*Text passage*:
****************
Montgomery
The Economist Print Edition
March 14, 2002
DANTE PICCINI, a Republican from Mobile, Alabama,
stands in the state legislature waving copies of the bible and the
communist manifesto. Our choice, he implies, is between these two
documents. Sandra Lane Smith, the president of the Association for
Judeo-Christian Values, says Alabama must defend the only thing
that stands before us and tyranny.
Nonsense, says the Reverend Jerry Burks: There
is a seething fermentation within the citizens of this state that
cries out for change. The governor, Don Siegelman, claims the
decisions the politicians must take will define the state for generations.
The immediate question is boringly technical: the rules
committee of the Alabama House of Representatives must decide whether
the full chamber should approve a referendum to decide if a new constitution
should be written by a special convention next year. But the issue
goes deeper. This is the first time the legislature has addressed
the latest, and most widely supported demand to change Alabama's founding
charter. It is also one more struggle in the war between Old South
and New South, and an example of how decisions made 100 years ago
still affect the day-to-day conduct of politics.
Alabama has a reputation as a backward, gun-toting, bible-thumping,
redneck place. This is wrong. Unlike its neighbour, Mississippi, it
is not dirt-poor. Its main city, Birmingham, boasts the largest concentration
of financial institutions in the south after Charlotte, North Carolina,
plus a huge Mercedes-Benz factory.
But the state is peculiar. Alabama has the lightest tax
burden in the South by far. It is the only state never to have had
a modernising New Southern governor. George Wallace is
partly to blame: his governorship in the 1960s and 1970s sabotaged
the state's attempt to overcome the legacy of the Old South (as other
states did). But the bigger reason is the constitution of 1901.
****************
*Data provided*:
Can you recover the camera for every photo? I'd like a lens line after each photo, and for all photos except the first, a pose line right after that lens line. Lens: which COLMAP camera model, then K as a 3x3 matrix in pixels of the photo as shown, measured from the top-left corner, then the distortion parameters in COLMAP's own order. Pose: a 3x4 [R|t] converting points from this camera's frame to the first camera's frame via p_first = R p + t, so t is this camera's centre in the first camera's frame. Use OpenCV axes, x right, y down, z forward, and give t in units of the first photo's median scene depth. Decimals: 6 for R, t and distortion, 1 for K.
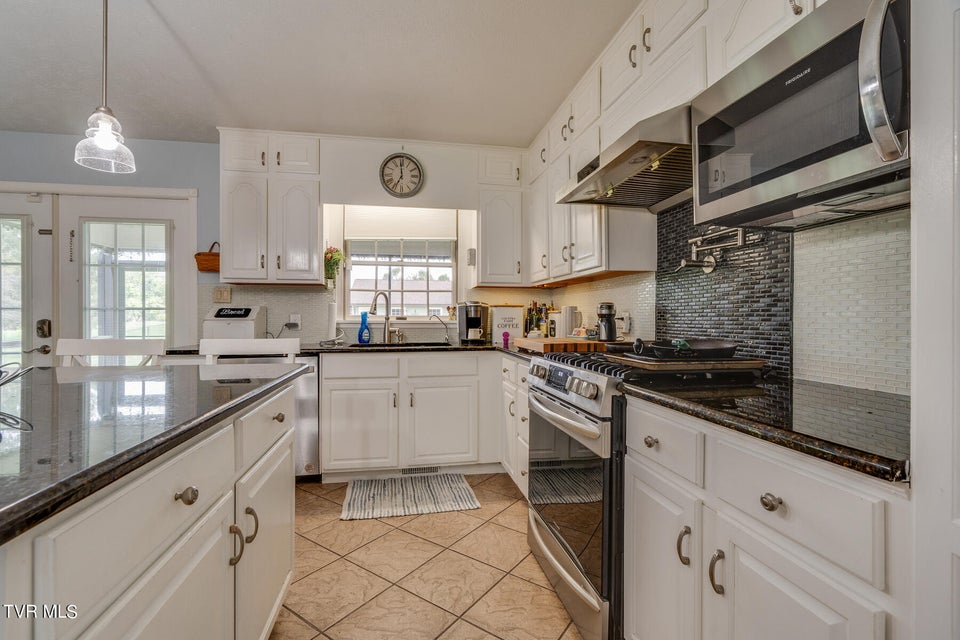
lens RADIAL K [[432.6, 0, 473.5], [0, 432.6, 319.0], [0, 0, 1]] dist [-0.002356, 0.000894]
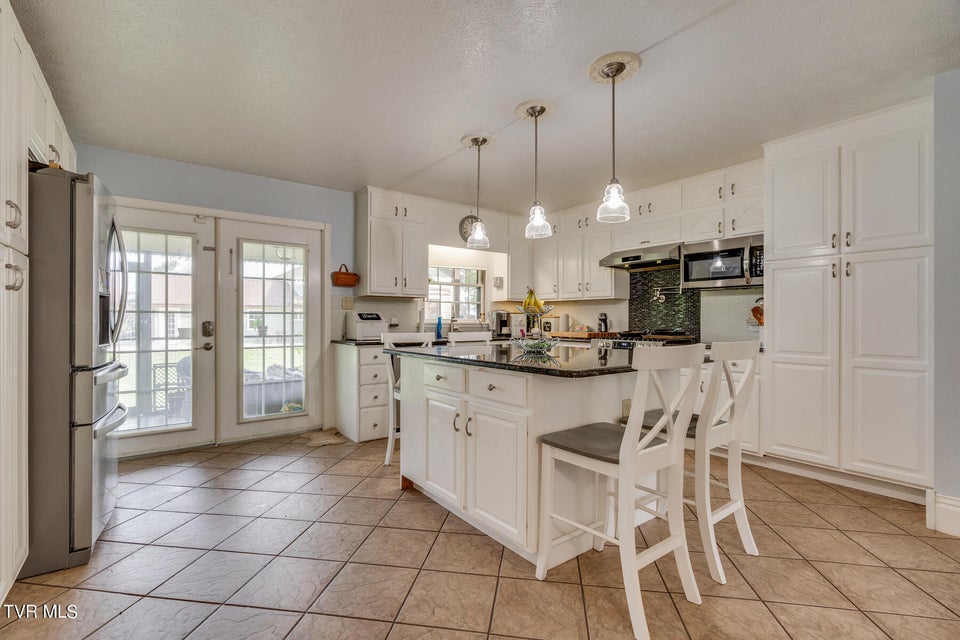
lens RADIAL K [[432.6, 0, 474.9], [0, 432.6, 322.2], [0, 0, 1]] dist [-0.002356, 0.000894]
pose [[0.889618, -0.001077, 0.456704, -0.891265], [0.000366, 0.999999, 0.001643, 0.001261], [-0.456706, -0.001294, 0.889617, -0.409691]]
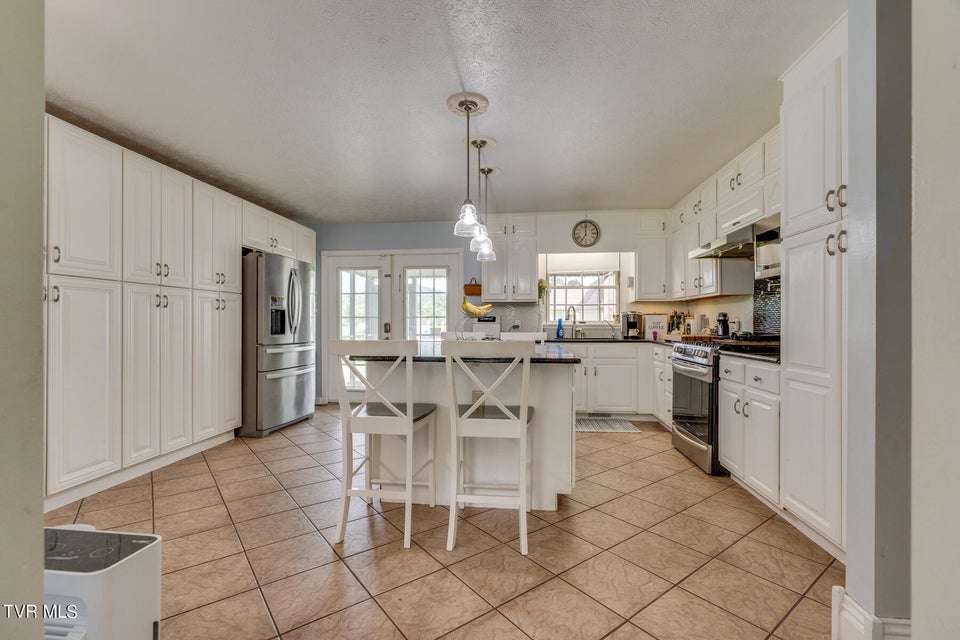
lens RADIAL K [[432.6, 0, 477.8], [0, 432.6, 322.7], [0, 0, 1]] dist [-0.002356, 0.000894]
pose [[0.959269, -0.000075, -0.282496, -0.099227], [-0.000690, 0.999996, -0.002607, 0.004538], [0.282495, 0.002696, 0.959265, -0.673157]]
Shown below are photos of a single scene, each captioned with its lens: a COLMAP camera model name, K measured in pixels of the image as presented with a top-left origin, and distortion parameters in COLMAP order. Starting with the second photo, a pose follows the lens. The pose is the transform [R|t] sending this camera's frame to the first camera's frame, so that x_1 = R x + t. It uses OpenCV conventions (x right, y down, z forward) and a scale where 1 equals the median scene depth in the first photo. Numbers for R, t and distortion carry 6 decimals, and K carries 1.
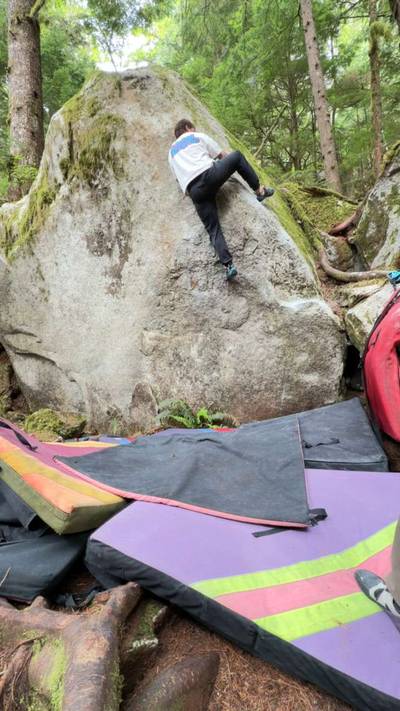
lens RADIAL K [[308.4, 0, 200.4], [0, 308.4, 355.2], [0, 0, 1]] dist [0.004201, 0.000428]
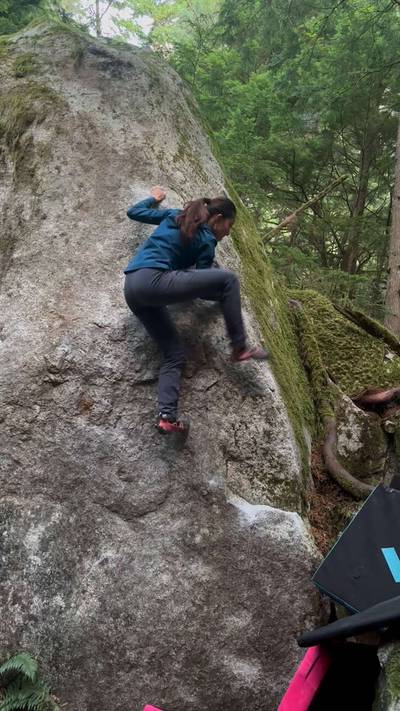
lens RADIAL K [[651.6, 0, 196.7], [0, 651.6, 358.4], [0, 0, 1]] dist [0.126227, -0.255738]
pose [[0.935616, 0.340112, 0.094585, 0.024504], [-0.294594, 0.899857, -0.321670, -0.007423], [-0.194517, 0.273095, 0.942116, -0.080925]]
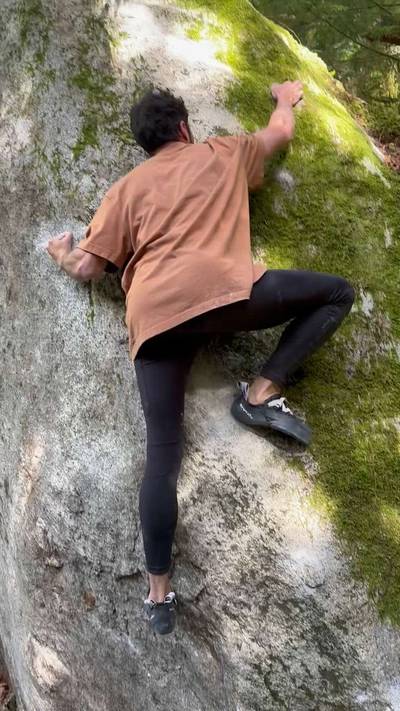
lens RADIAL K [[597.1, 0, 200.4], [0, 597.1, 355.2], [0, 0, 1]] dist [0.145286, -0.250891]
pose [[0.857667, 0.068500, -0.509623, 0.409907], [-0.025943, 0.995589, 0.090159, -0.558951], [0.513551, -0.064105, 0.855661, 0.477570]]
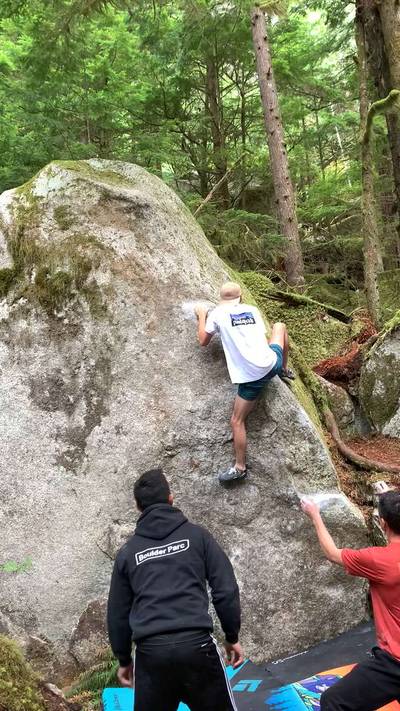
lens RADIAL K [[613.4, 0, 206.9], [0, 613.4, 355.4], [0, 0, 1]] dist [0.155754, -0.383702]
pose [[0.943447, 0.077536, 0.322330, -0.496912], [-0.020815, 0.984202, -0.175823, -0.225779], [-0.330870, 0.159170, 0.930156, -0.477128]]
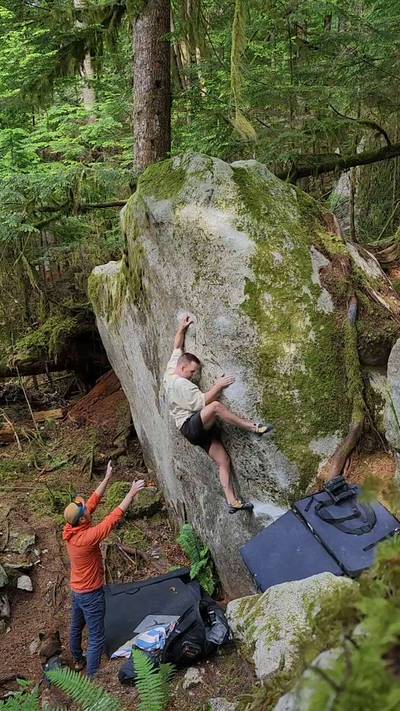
****************
*Problem to work on*: According to the article on Alabama's constitution, what is the bigger reason the state has never had a modernizing New Southern governor?

*Exercise output*: The constitution of 1901.